By Kash Mansori
Posted: October 29, 2015
It seems that we’ve more or less reached the end of the first chapter of the BEPS saga. Earlier this month the OECD released the final set of BEPS reports, capping off two years of work to remake the world’s ad-hoc system of international corporate taxation. Over the coming months some of the recommendations in these reports will be incorporated into official OECD documents, and then individual countries will likely start enacting BEPS-inspired changes to their administrative practices and tax codes. (Actually, some already have.)
Much has already been written about the specifics of the BEPS reports. For example, Quantera Global’s Richard Slimmen provides an excellent summary of the various action items, while a more detailed run-through is provided by Renata Ardous. So rather than delve into the specific changes that we are likely to see to international tax and transfer pricing rules as a result of BEPS, I’d like to take a step back and consider what this means for the future of corporate taxation at a very high level.
The BEPS project builds on political trends in international corporate taxation that have been gathering steam for some time. But its results have convinced me that by the end of this decade, the tax landscape confronting multinational companies will look very different than it did at the start of it. Here is what I see as being the key developments over the coming years.
- The international tax landscape will be much more hostile to aggressive tax planners. The BEPS action items recommend a number of specific technical changes to make it harder for companies to use clever tax planning to shelter income. Perhaps more importantly, though, BEPS has crystalized a simple and powerful directive for the world’s tax authorities to focus on: companies should be taxed where they create value. This means that tax authorities will increasingly feel free to not respect tax planning arrangements that result in violations of this rule, whether they are legal or not.
- The most defensible tax strategy will be aligning taxable income with value creation. As a corollary to the previous point, companies that want to have a stronger defense against aggressive and revenue-hungry tax authorities should work hard to ensure that they are reporting income in each country in line with the amount of value creation that takes place in that country. From a transfer pricing perspective, this means that the residual profit split approach will be more and more likely to provide the strongest or safest defense of a company’s worldwide tax position.
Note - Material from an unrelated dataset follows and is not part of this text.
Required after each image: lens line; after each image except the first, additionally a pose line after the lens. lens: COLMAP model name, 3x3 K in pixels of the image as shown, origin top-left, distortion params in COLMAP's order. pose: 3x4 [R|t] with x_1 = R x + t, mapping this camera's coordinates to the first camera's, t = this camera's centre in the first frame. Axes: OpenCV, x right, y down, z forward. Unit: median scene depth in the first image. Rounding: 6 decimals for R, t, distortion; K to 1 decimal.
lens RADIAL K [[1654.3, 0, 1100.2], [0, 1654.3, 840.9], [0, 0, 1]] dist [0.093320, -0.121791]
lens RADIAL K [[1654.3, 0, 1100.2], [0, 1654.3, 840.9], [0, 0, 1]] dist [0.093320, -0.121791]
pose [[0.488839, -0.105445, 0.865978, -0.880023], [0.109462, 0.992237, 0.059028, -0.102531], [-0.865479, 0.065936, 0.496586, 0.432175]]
- Corporate tax structures will increasingly become a PR issue. In the very near future multinationals will have to reveal to tax authorities exactly where around the world they are reporting income and paying taxes. But it’s not difficult to see how this will likely lead to more and more cases where the details of a company’s tax planning become public information, whether through litigation or as the result of unilateral actions by individual tax authorities. Starbucks, Amazon, Fiat, and most recently Facebook are only the tip of the iceberg. As a result, corporate tax strategy will increasingly become a PR issue for many companies, with a substantial potential impact on brand and reputation.
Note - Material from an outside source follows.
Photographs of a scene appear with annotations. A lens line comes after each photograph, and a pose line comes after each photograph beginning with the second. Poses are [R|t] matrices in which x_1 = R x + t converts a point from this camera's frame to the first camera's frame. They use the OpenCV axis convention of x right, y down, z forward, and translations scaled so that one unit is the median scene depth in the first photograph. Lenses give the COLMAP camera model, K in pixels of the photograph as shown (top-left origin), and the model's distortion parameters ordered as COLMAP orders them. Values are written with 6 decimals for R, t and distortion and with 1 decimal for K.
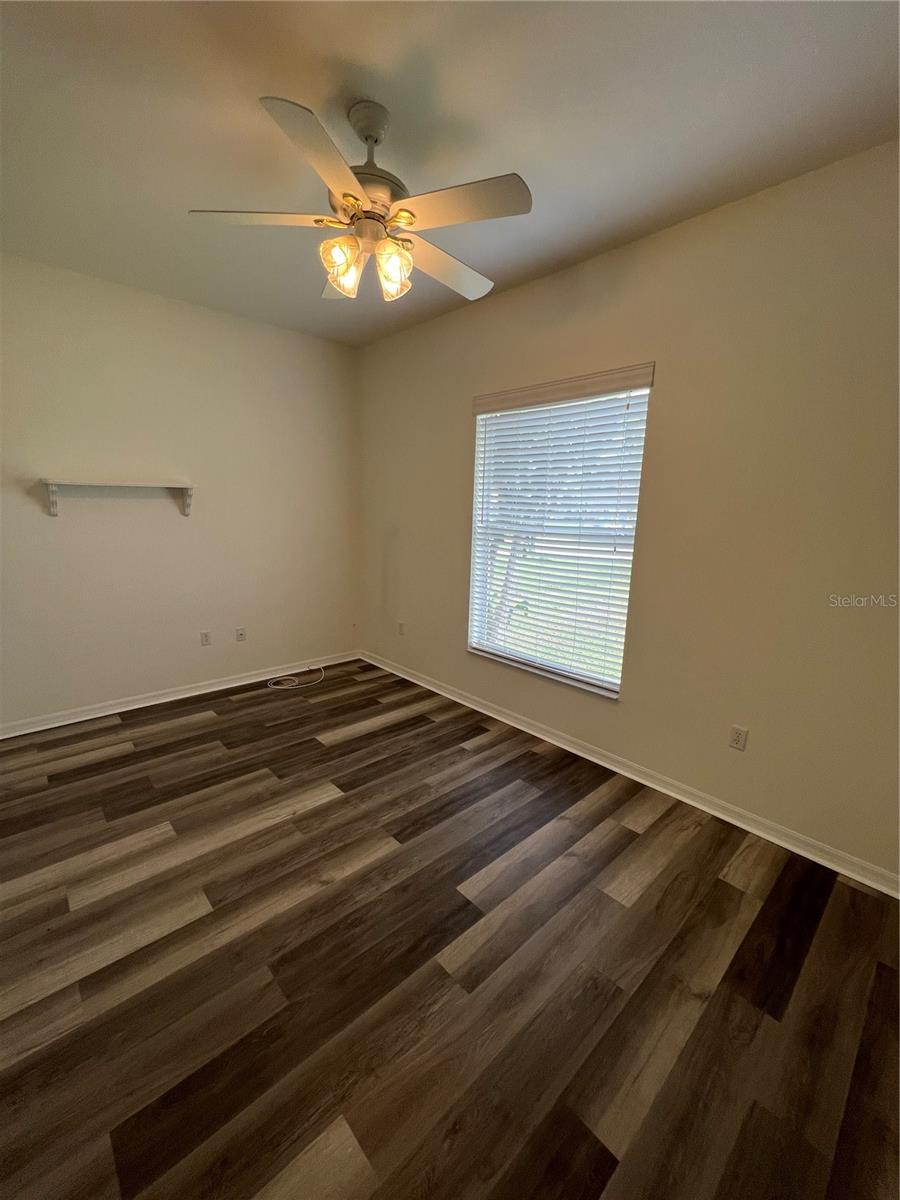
lens RADIAL K [[481.6, 0, 450.0], [0, 481.6, 600.0], [0, 0, 1]] dist [0.000416, 0.000106]
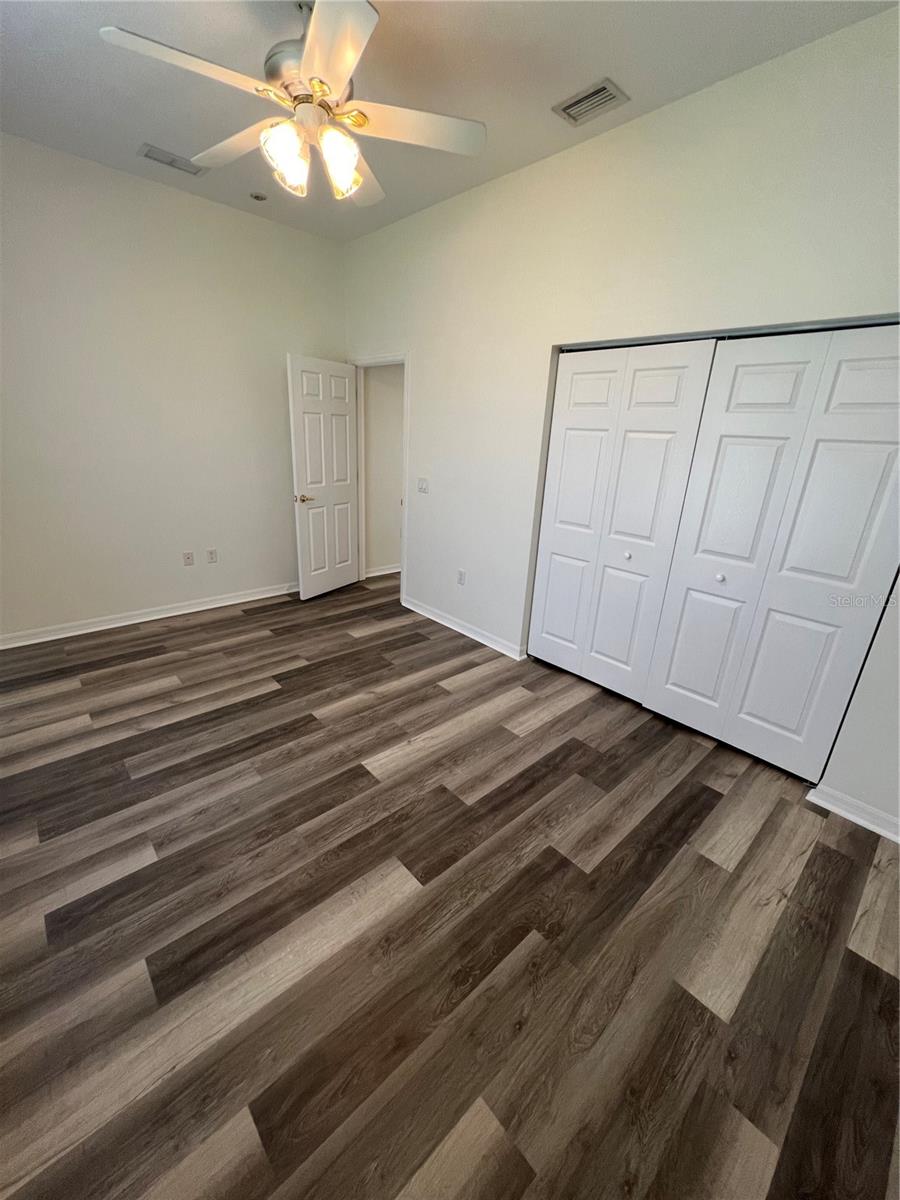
lens RADIAL K [[482.5, 0, 450.0], [0, 482.5, 600.0], [0, 0, 1]] dist [-0.005896, 0.000598]
pose [[-0.997253, -0.072767, -0.013864, -0.361090], [-0.069556, 0.855471, 0.513158, -0.327213], [-0.025481, 0.512713, -0.858182, 1.660144]]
- Tax compliance costs will rise for multinational companies. As tax authorities around the world are emboldened in the post-BEPS world to aggressively seek what they consider to be their fair share of multinational tax revenue, companies will either find that they have to devote more resources to developing robustly defensible tax structures (see Point 2 above), more resources actively defending themselves from scrutiny by tax authorities, or both. Unfortunately, this will probably apply to both the cautious tax planners of the world as well as the aggressive ones.
Add it all up, and I think it’s likely that we’ll look back on this decade as one in which the international taxation landscape underwent a fundamental transformation.